START Data provided
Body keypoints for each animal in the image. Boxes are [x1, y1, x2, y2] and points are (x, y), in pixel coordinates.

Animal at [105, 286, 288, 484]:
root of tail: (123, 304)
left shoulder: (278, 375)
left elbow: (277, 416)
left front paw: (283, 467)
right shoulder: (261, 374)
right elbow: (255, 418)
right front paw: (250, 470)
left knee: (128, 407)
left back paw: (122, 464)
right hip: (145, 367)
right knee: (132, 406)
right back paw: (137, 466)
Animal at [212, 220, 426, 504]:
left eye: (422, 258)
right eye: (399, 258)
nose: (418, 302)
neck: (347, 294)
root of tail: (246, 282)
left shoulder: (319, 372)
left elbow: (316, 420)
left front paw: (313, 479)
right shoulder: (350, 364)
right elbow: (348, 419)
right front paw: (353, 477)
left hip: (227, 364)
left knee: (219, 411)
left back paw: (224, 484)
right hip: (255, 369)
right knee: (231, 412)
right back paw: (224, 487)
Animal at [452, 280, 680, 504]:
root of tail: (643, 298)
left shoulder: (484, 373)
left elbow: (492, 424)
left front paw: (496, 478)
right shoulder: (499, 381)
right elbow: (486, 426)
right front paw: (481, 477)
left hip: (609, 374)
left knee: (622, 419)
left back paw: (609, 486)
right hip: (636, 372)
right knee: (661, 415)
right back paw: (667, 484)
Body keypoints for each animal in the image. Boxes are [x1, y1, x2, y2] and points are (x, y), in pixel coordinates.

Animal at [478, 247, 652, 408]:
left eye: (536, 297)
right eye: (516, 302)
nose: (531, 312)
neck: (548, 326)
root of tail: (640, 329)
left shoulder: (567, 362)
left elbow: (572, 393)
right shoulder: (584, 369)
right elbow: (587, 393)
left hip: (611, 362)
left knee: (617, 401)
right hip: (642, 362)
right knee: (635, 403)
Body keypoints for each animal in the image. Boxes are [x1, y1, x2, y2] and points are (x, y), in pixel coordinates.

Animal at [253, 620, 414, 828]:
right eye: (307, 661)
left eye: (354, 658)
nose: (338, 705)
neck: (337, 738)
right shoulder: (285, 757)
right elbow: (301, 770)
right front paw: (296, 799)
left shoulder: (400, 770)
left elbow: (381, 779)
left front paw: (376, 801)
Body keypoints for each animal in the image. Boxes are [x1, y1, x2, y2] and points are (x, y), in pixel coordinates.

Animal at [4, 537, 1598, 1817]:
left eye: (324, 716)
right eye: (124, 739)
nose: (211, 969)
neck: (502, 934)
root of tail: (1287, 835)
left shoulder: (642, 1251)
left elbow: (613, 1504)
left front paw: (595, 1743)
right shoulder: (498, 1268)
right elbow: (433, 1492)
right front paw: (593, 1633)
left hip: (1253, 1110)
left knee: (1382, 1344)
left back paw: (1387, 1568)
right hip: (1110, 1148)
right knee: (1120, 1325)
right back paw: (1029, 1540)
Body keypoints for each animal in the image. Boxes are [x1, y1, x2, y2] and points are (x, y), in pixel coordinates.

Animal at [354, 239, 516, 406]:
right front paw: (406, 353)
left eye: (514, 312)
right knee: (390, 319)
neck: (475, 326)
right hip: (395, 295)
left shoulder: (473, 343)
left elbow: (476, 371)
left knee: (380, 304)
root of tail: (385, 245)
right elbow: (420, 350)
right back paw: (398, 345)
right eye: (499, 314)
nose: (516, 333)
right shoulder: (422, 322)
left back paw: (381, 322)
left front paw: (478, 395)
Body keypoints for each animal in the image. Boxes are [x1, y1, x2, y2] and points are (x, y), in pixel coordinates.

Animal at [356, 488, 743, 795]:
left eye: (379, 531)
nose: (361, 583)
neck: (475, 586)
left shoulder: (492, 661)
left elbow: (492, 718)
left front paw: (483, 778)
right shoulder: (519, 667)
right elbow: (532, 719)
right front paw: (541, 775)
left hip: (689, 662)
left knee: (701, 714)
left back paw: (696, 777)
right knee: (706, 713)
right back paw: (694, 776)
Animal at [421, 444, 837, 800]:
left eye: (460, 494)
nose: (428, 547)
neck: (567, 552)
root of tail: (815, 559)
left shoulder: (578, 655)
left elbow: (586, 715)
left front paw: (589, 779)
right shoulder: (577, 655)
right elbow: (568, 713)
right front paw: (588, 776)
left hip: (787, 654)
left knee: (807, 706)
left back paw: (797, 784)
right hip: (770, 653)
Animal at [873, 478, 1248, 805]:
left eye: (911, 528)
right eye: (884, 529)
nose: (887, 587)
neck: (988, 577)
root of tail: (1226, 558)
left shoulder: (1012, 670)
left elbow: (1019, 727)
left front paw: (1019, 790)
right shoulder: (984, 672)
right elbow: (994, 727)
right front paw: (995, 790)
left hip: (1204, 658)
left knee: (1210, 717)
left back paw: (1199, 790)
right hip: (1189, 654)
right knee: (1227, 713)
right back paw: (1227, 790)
END Data provided
• Work instruction: The answer consists of every line above in which the word "tail" occurs.

• Answer:
root of tail: (123, 304)
root of tail: (246, 282)
root of tail: (643, 298)
root of tail: (640, 329)
root of tail: (1287, 835)
root of tail: (385, 245)
root of tail: (815, 559)
root of tail: (1226, 558)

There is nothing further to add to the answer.